Records excerpted from a collection:
=====
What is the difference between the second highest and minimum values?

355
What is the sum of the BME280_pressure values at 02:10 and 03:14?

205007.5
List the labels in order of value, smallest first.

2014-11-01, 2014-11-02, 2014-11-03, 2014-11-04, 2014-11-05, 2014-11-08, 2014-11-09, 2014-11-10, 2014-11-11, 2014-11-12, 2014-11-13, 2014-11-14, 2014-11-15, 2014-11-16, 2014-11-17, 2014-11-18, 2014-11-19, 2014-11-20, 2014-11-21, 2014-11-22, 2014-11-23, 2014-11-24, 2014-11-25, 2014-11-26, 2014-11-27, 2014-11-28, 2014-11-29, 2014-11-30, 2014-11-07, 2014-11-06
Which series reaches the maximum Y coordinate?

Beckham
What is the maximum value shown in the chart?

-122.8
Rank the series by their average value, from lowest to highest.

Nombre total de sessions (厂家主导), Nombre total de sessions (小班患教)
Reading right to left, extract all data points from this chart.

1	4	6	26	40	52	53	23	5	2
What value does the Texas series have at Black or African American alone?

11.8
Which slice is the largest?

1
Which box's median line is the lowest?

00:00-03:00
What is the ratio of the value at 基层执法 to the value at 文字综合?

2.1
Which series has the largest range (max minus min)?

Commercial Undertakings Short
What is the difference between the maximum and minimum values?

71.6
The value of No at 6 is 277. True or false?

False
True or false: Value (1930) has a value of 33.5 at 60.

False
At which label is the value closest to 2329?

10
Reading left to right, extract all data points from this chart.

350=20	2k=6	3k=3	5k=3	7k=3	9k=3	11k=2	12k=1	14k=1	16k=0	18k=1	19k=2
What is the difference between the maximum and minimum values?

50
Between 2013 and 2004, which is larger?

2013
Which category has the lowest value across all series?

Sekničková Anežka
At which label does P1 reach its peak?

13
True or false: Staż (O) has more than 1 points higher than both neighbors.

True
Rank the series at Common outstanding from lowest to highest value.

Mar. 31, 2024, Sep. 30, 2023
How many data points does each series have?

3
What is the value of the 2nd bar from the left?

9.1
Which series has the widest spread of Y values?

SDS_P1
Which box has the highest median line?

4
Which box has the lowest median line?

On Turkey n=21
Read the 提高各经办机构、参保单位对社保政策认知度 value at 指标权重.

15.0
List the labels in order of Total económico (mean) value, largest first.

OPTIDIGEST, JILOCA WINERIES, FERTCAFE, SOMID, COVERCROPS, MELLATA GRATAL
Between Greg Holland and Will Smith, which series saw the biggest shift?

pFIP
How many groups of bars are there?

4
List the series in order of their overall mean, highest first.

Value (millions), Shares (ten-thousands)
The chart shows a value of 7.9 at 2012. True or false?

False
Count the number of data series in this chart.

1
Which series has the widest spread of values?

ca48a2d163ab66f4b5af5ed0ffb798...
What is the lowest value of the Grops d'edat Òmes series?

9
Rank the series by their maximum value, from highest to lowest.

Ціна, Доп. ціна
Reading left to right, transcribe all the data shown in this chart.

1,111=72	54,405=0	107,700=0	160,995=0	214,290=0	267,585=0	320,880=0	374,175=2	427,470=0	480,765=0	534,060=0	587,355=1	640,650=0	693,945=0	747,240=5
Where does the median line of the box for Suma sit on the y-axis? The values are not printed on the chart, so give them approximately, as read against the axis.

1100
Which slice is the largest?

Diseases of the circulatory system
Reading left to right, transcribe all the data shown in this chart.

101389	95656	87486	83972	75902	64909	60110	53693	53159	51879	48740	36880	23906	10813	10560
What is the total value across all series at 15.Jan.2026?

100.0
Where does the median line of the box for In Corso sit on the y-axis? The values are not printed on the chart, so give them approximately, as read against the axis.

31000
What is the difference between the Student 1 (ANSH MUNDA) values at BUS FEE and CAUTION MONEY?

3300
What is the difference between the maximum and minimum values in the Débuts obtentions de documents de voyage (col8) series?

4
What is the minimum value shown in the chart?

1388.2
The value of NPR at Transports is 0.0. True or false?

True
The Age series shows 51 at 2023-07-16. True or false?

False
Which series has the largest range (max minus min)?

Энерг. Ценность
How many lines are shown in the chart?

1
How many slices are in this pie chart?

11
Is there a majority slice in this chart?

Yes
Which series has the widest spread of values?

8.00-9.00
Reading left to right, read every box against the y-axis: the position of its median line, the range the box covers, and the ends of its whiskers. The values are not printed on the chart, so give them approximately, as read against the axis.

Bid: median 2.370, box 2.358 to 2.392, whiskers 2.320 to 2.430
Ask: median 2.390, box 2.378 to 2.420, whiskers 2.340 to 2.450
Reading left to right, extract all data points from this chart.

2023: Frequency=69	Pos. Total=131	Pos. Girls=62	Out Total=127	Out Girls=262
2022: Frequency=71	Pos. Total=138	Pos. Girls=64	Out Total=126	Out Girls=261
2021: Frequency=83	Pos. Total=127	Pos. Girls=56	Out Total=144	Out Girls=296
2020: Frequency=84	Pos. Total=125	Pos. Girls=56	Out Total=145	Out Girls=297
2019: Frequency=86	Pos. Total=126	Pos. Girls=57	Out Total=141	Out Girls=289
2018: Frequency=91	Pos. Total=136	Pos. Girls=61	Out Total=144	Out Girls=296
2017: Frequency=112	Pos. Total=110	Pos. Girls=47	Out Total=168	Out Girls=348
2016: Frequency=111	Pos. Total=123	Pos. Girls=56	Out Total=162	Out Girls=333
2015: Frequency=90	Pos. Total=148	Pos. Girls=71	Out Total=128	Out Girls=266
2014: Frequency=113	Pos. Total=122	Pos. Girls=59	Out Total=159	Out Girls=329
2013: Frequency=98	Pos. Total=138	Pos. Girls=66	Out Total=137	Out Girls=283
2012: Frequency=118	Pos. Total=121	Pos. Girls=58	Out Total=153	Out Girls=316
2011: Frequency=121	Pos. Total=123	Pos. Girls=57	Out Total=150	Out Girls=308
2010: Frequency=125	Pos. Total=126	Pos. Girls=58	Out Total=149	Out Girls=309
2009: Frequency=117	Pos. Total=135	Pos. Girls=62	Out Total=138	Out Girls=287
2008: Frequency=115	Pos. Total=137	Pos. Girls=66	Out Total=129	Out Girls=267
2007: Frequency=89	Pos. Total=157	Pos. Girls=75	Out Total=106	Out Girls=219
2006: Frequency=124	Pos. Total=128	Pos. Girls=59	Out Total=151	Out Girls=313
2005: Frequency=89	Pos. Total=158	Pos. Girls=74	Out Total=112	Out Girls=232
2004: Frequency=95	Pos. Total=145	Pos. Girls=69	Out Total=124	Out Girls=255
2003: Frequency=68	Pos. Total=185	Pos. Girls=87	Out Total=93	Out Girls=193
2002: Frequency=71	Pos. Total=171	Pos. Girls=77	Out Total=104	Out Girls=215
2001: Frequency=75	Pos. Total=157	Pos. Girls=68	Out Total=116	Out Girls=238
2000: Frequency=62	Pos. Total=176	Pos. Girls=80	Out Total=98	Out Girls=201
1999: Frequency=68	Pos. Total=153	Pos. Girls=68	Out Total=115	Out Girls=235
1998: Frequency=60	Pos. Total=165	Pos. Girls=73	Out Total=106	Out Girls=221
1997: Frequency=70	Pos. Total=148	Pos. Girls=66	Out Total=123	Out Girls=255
=====
List each line of the data above that contains the word "values".

What is the difference between the second highest and minimum values?
What is the sum of the BME280_pressure values at 02:10 and 03:14?
What is the difference between the maximum and minimum values?
What is the difference between the maximum and minimum values?
Which series has the widest spread of Y values?
Which series has the widest spread of values?
Where does the median line of the box for Suma sit on the y-axis? The values are not printed on the chart, so give them approximately, as read against the axis.
Where does the median line of the box for In Corso sit on the y-axis? The values are not printed on the chart, so give them approximately, as read against the axis.
What is the difference between the Student 1 (ANSH MUNDA) values at BUS FEE and CAUTION MONEY?
What is the difference between the maximum and minimum values in the Débuts obtentions de documents de voyage (col8) series?
Which series has the widest spread of values?
Reading left to right, read every box against the y-axis: the position of its median line, the range the box covers, and the ends of its whiskers. The values are not printed on the chart, so give them approximately, as read against the axis.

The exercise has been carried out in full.